- [ENTRIES SHOWN]:

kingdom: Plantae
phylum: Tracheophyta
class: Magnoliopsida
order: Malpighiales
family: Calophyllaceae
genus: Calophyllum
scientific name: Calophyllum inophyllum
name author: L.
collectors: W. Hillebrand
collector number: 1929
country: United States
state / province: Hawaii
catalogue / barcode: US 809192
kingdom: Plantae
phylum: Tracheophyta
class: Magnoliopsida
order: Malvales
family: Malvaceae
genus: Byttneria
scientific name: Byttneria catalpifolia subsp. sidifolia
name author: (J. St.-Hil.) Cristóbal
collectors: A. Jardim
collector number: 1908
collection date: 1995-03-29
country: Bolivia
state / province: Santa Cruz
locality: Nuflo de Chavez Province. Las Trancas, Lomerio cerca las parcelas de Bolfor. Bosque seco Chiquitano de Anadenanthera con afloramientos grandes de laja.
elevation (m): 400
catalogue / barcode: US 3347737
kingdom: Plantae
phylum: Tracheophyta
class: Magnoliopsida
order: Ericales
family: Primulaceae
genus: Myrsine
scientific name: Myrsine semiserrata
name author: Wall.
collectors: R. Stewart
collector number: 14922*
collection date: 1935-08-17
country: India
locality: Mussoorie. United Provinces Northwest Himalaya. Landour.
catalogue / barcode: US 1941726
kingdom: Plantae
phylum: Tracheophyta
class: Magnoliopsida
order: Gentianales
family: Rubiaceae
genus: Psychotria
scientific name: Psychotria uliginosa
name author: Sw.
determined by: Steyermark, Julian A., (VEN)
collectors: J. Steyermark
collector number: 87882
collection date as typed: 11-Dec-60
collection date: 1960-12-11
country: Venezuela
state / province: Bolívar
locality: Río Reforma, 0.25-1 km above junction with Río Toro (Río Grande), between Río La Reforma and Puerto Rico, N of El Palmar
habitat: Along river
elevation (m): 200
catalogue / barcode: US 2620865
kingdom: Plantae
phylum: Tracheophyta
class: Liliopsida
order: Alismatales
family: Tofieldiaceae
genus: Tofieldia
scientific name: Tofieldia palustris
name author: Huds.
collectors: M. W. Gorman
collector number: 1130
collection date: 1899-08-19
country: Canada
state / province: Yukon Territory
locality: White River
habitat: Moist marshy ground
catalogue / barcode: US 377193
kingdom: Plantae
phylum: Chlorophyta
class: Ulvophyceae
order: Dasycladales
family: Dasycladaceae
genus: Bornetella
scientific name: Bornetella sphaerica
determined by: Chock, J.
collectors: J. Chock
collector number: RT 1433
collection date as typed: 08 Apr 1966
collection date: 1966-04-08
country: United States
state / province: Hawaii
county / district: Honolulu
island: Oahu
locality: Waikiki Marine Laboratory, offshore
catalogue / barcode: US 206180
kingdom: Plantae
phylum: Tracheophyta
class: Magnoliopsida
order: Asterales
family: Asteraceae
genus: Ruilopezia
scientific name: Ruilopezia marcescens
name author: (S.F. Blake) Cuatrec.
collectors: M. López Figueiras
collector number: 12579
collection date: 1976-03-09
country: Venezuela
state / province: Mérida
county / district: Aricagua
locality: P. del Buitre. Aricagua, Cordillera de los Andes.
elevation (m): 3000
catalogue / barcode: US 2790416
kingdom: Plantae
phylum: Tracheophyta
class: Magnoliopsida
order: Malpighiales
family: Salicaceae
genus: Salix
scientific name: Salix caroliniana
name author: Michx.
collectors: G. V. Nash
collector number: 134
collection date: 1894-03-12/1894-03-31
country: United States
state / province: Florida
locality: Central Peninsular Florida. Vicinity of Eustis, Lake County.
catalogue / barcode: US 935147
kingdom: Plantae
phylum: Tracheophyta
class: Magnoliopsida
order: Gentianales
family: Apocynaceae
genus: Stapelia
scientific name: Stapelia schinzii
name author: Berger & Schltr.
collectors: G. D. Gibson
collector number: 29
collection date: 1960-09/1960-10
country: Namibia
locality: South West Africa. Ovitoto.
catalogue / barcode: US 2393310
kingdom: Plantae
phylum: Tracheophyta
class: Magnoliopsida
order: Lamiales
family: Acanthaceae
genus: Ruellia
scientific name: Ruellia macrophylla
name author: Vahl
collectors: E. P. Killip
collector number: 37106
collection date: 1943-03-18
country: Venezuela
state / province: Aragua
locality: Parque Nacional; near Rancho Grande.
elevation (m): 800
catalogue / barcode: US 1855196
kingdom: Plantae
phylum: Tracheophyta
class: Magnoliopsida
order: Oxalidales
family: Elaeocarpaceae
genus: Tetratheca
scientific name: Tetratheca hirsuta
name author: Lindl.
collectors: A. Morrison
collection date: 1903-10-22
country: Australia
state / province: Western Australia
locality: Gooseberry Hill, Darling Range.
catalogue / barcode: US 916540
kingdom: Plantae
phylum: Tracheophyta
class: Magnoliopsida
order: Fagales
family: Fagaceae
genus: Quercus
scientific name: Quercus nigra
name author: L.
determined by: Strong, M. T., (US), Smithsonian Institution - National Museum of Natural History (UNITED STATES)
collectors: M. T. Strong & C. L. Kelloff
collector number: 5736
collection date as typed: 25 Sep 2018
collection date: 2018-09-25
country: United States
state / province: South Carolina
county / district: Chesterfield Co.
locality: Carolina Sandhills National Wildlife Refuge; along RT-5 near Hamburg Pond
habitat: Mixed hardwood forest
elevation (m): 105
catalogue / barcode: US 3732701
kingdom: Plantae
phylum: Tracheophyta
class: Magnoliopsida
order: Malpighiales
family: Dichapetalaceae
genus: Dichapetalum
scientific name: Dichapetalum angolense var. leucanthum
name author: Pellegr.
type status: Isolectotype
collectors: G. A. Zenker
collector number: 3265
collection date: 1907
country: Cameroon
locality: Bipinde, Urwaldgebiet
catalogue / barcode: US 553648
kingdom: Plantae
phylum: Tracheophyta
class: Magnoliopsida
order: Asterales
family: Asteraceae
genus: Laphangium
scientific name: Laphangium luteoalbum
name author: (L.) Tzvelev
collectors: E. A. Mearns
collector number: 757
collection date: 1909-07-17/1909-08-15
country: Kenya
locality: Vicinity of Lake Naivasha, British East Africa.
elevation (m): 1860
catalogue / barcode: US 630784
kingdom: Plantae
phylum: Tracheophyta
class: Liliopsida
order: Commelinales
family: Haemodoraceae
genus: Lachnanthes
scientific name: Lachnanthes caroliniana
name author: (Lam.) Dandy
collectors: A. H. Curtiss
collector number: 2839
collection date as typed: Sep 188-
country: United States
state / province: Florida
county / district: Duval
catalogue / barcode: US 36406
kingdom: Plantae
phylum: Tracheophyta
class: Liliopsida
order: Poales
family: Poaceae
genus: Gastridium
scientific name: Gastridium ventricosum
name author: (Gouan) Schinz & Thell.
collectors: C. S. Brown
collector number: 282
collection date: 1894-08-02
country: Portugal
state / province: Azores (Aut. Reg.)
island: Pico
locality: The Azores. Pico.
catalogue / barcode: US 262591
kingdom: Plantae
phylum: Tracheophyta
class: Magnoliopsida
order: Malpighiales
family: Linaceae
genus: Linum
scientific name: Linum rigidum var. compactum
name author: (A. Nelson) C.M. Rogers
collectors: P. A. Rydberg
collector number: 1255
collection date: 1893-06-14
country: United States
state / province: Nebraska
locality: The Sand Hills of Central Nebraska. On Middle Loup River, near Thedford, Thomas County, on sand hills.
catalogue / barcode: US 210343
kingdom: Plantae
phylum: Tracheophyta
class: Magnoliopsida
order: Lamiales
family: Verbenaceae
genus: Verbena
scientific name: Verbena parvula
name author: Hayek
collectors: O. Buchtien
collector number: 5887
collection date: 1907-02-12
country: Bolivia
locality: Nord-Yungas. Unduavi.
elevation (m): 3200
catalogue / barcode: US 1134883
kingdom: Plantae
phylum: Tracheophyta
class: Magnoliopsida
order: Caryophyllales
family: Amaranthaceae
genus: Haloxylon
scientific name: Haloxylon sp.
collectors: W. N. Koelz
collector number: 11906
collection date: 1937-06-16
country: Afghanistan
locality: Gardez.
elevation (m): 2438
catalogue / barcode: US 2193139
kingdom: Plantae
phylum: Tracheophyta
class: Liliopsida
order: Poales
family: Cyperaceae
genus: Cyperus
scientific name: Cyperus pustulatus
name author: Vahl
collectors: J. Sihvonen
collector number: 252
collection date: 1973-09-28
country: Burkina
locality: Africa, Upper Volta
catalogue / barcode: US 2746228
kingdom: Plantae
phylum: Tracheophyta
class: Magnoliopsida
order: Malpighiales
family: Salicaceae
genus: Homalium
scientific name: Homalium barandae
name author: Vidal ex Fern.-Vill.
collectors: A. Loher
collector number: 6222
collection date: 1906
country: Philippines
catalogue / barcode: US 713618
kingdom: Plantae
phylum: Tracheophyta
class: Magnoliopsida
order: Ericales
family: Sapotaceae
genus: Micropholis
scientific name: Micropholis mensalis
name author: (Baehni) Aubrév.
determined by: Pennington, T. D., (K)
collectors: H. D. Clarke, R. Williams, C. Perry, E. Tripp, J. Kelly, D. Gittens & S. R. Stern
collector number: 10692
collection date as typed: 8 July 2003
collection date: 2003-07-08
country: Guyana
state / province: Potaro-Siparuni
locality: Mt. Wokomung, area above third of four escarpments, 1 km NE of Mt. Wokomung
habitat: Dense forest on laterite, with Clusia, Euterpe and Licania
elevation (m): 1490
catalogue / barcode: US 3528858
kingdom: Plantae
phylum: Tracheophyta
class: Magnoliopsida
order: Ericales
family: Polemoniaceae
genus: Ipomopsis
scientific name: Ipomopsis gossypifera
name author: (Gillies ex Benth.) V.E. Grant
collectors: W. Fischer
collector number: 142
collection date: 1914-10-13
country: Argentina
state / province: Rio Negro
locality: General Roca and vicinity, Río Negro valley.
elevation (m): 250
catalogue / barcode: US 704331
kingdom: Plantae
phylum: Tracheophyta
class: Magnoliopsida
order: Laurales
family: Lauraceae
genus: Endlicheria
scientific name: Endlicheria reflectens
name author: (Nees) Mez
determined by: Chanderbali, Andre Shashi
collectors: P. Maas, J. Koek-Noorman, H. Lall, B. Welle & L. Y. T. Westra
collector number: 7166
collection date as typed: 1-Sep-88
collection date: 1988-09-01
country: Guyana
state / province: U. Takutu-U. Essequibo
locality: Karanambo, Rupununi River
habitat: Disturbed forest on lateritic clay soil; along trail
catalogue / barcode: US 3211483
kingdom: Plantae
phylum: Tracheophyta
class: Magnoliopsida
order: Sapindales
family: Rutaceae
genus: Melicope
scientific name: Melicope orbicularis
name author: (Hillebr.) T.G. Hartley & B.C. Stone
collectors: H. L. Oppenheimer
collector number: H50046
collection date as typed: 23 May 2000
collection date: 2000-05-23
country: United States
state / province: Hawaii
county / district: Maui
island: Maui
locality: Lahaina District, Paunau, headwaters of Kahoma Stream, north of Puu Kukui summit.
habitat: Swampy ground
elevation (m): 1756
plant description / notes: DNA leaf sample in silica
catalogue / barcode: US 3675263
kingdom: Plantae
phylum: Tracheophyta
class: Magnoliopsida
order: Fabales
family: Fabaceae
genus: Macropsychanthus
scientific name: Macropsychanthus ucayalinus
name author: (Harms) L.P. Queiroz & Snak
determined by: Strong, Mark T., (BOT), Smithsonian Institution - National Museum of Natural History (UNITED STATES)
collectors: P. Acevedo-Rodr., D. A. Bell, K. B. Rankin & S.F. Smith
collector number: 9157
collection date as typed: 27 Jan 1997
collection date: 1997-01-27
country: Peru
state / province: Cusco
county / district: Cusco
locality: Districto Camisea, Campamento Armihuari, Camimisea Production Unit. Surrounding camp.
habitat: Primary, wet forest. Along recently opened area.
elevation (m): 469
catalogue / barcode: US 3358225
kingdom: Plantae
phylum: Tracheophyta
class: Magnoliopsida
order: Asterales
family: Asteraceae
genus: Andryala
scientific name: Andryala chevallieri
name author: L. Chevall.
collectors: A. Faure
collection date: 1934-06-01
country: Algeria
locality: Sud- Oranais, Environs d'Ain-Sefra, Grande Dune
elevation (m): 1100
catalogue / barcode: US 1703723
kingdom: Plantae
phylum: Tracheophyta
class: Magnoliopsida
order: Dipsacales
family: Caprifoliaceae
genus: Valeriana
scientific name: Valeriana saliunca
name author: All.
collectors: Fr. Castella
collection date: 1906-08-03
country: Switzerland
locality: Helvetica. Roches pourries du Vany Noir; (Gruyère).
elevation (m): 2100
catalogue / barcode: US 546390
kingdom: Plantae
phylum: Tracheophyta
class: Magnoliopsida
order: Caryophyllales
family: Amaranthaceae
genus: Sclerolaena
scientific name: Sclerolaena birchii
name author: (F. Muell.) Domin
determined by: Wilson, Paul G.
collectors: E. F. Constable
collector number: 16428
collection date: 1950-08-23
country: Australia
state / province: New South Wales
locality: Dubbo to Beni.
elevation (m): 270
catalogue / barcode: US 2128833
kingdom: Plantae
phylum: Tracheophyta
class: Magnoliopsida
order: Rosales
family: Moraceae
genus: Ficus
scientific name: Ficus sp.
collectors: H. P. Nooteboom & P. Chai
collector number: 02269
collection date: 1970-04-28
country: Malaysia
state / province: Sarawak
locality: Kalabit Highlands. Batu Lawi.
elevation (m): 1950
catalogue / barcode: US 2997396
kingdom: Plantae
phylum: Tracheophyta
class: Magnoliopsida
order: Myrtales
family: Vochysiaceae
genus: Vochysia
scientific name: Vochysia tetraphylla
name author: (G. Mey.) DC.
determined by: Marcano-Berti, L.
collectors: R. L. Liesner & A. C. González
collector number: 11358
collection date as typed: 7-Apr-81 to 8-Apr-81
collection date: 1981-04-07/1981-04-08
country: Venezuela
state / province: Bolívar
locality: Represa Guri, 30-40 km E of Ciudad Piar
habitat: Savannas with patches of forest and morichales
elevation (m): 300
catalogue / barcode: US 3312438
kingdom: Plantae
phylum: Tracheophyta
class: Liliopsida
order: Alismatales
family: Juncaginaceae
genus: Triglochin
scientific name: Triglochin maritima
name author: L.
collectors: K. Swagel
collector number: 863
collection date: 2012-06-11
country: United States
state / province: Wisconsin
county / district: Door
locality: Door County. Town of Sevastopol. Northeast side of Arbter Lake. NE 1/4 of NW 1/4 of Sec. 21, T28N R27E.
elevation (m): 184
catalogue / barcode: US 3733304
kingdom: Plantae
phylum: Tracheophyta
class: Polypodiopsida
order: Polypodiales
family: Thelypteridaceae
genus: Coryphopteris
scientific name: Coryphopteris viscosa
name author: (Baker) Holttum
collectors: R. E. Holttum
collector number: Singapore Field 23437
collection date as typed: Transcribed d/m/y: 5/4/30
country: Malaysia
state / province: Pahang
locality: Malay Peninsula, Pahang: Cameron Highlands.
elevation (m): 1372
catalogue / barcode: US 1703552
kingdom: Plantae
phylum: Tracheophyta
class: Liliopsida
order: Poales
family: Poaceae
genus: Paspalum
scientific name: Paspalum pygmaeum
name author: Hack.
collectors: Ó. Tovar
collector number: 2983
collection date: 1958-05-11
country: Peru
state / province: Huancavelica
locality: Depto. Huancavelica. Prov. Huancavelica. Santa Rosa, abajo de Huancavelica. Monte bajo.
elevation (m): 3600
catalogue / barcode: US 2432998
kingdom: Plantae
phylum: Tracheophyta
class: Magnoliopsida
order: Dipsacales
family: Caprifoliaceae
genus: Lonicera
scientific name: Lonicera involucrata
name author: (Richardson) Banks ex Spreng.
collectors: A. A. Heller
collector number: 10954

- [TASK BRIEF]:
Copy out the data word for word, everything from the very first line down to the line containing "scientific name: Byttneria", including that line.

- [EXERCISE OUTPUT]:
kingdom: Plantae
phylum: Tracheophyta
class: Magnoliopsida
order: Malpighiales
family: Calophyllaceae
genus: Calophyllum
scientific name: Calophyllum inophyllum
name author: L.
collectors: W. Hillebrand
collector number: 1929
country: United States
state / province: Hawaii
catalogue / barcode: US 809192
kingdom: Plantae
phylum: Tracheophyta
class: Magnoliopsida
order: Malvales
family: Malvaceae
genus: Byttneria
scientific name: Byttneria catalpifolia subsp. sidifolia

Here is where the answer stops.